Longing for Advent

It seems like every year Christmas is arriving earlier and earlier, and I don’t mean December 25th. Christmas is beginning to arrive in stores in October! It is not uncommon anymore for the Christmas aisle to be put up at the same time as the Halloween aisle our extern sisters tell us.

We’ve always lamented the lack of Christmas music during the actual Christmas season and its prevalence during Advent. Any sister having to go out to the doctor’s any time after Thanksgiving knew she’d be bombarded with Christmas…but now even the Christmas music has begun before Advent, before December, before Thanksgiving!

For some people, this is a wonderful thing. It is extending ‘the season’, the ‘Christmas spirit.’ For others it is an annoyance. For those who will be missing loved ones it may be a sad reminder. But why is it happening? What is causing us to start Christmas earlier and earlier in the year?

The world is longing for Advent.

The change from the long days of summer to the short days of autumn and winter can be difficult. The year feels like it is slowly dying, slipping away. This can remind us of our own mortality, whether we are still in the spring or summer of our life or whether we have entered our autumnal years. These thoughts can be difficult, and it can be so easy to try to avoid them by getting lost in the busyness and ‘warm feelings’ of the Christmas season. But God didn’t arbitrarily create nature’s rhythms and He didn’t place the great feasts of the Church willy-nilly on the calendar.* Nature is God’s first Bible, it is His first revelation to us. The shortening of the days, the dying back of the garden, the gathering chill in the air, it all speaks to us of our own mortality and the effects of original sin. But just as in nature spring follows winter, we also will rise and what once seemed dead will be given new life.

It is no coincidence that Christmas is celebrated at the darkest time of the year. The winter solstice occurs about December 22; the longest night of the year. Christmas, on December 25th, is at a time when the darkness seems to have overshadowed the light, all around us lies dead. But Christ is born and Light enters into the world and into us.  

Christmas is a time of great joy, a time when we can feel all is right with the world. So it makes sense that when faced with the bleakness of fall, the shortening of the days and the chilling of the weather, and the reminder of our own mortality that it all conveys, we can want to begin Christmas as soon as we can. But when we do this we are robbing ourselves of a crucial piece of the puzzle: Advent.

Advent is the 4-week season immediately preceding Christmas that the Church gives us to prepare. There’s no preparing ‘in the world.’ You jump from Halloween or Thanksgiving (or, it seems now, from summer) directly into Christmas. Without Advent Christmas loses its full meaning. Those signs you'll start to see in yards "Keep Christ in Christmas" might remind you that Christ was born on Christmas, but Advent reminds you why He was born. How much do you desire a sip of water after you've had a whole gallon? Not much. How much do you desire a sip of water after a day in the hot desert without any? A lot! That's Advent. 

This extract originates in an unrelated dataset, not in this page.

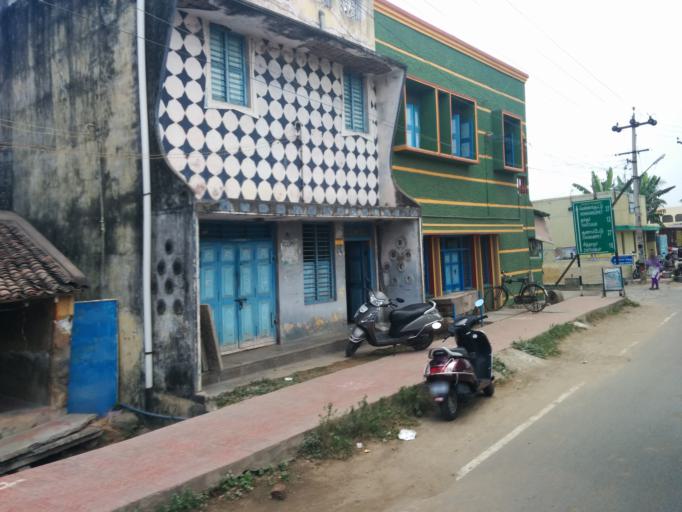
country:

Advent reminds us why Christ was born in Bethlehem. It reminds us the state we were in before that miracle happened, and what would have become of us if God hadn't done the unthinkable and become man. We were dead, spiritually dead. We were at our darkest hour, the light was all gone. The distance between us and God was insurmountable. How could we ever bridge the chasm that separated us? But we were not without hope. Through the Prophets God told of a child who would be born... 

This Advent, don't rush into Christmas. Let the longing for the coming of the promised One grow in you. 

*(If you live in the Southern Hemisphere the experience will be different, but Christian writers have written on the connection of the Southern Hemisphere’s weather pattern with its feasts as well.)